Ferretería Blanco fue fundada por don Pedro José Gracia Argachal en el año 1885, siendo sus comienzos dedicados a la venta de pescados y ultramarinos. Después de varios traslados, se comienza la venta de ferretería por casualidad a causa de que un viajante de la época amigo del fundador, le ofreció artículos de ferretería.

Posteriormente su hijo Julián Gracia empieza a administrar esta empresa, junto con su esposa Elise Ribaut Pouech, de nacionalidad francesa.

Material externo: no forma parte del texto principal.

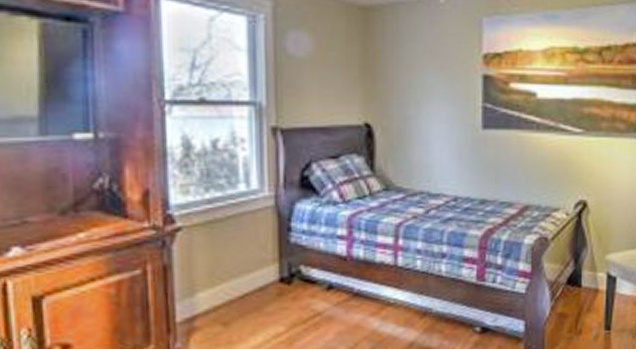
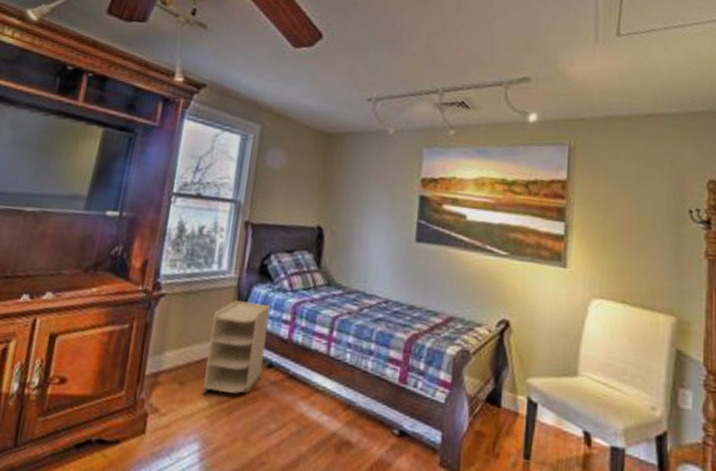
nightstand: none [250,221,322,331] -> present [202,300,271,395]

Comienza la expansión de la zona de ventas montando almacenes de mercancía en Cabeceras de Comarca en distintos puntos de la geografía aragonesa, especialmente en la zona del Bajo Aragón, con una pequeña flota de vehículos de la época con la que se daba salida a los distintos artículos de ferretería, especialmente artículos de porcelana que entonces tenían una gran demanda. El sistema consistía en cargar las furgonetas en los almacenes y distribuirlos por todos los pueblos de la comarca.

A comienzos de la década de los 20, Don Pedro Blanco Adell, pariente lejano de Don Julián Gracia propietario del negocio, que era natural de Castelseras (Teruel), se contrata como aprendiz con el fin de instruirse en los misterios de la venta y distribución de los distintos productos que se comercializan ya en aquel tiempo en esta empresa, y se casa con una de las hijas de Julián, el cual les traspasa el negocio.

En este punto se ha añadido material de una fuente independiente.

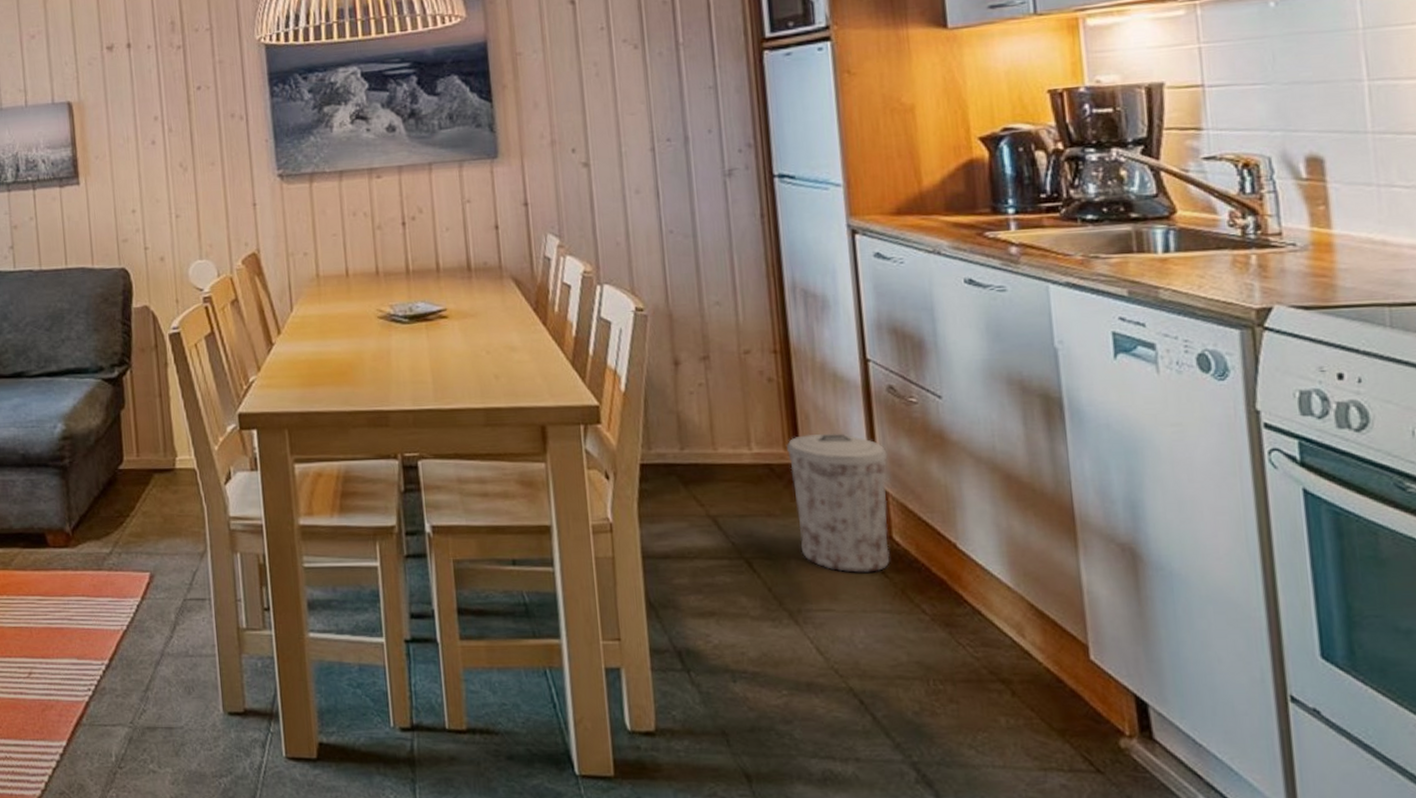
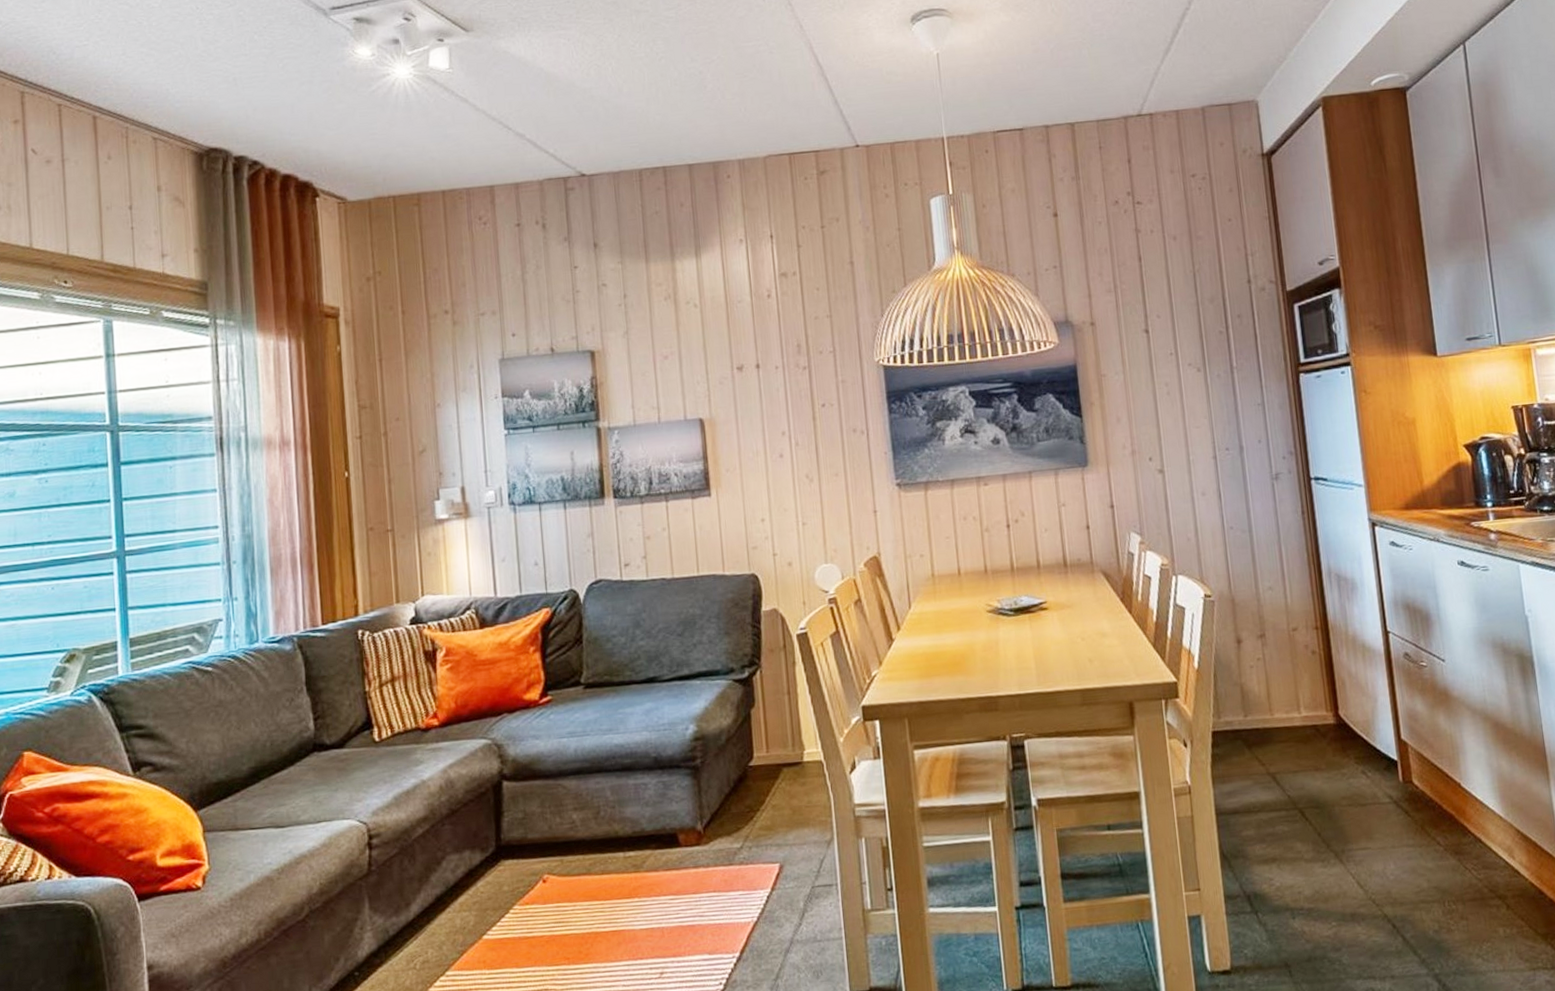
trash can: present [785,433,890,573] -> none [1327,695,1411,814]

Con Pedro Blanco Adell y su esposa María Gracia Ribaut, se da comienzo a una nueva andadura del negocio el cual sigue en expansión hasta el año 1936, a partir del cual, se sufre desabastecimiento y problemas de índole político. A partir de los años 50 se retorna poco a poco a la normalidad.

En el año 1970 se hace cargo de la empresa familiar Don Julián Blanco Gracia, que adopta la forma de Sociedad Limitada. Las participaciones siguen en poder de la familia Blanco-Cabezas con el nombre comercial de Blanco Ferretería, S.L., y se sigue con las normas impuestas por el fundador de hacer lo imposible por ofrecer el mejor servicio a su modernizando las instalaciones y más que duplicando las dimensiones del local de atención al público, los almacenes y las oficinas.

Actualmente, su hijo, Julián Blanco Cabezas, quinta generación de ferreteros, regenta el negocio.